Officials briefed reporters today during an Ohio River Basin Drought Assessment.
"We've been on  strecth of many months of above normal temperatures that brought us some record highs through the spring and then more record highs through the summer months.  We expect that to continue into August, but we don't think the temperature extremes will be quite as significant as we saw during June and July when temperatures were exceeding 100 degrees across much of the area," said Jim Noel with the National Weather Service office in Wilmington.
Noel had plenty to say about the drought in downriver portions of the Ohio River Valley but pointed out our area generally is not having too much of a problem.
"We definitely appear like we are in the bottoming process of this drought.  It's just going to be a slow road to improvement, it's not going to happen overnight.  Therefore we still expect the drought conditions to persist but we could get some moderation in that drought as we go into the fall," said Noel.
Ohio is experiencing the 10th driest year on record, but Noel says the worst seems to be behind us.

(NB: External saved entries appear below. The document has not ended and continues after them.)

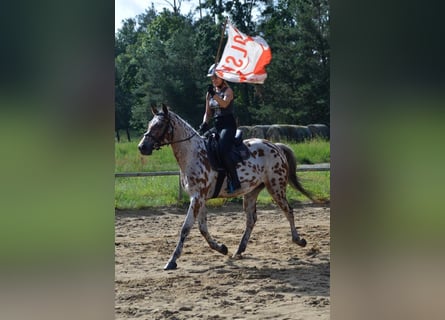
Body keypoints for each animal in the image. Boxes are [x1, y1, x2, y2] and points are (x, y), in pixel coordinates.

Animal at [137, 105, 318, 270]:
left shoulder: (197, 197)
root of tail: (276, 146)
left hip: (276, 187)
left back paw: (299, 240)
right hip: (251, 192)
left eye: (159, 125)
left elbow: (186, 228)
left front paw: (172, 260)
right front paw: (222, 248)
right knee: (251, 219)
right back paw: (239, 250)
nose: (142, 147)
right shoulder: (199, 198)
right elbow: (202, 228)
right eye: (150, 124)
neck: (193, 154)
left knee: (288, 210)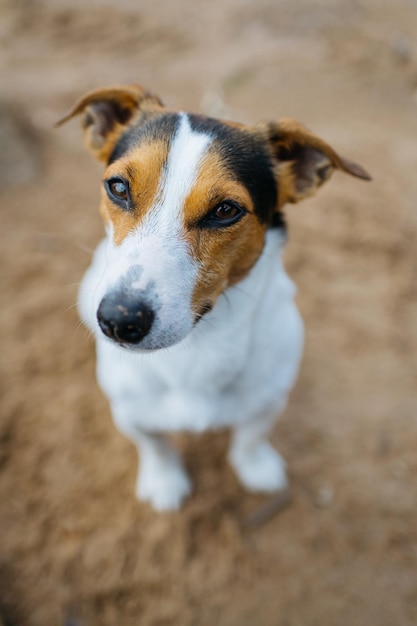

"It takes a while to get into droughts and it takes a while to get out.  You can get short term rainfall that will green up grasses, bring out the weeds and that, but that doesn't necessarily mean that just like that, all the hydrologic systems, including the river systems and the reservoirs are totally recharged in the matter of a day," said Noel.
Last year was a whole different story: 2011 was the wettest year on record for Ohio.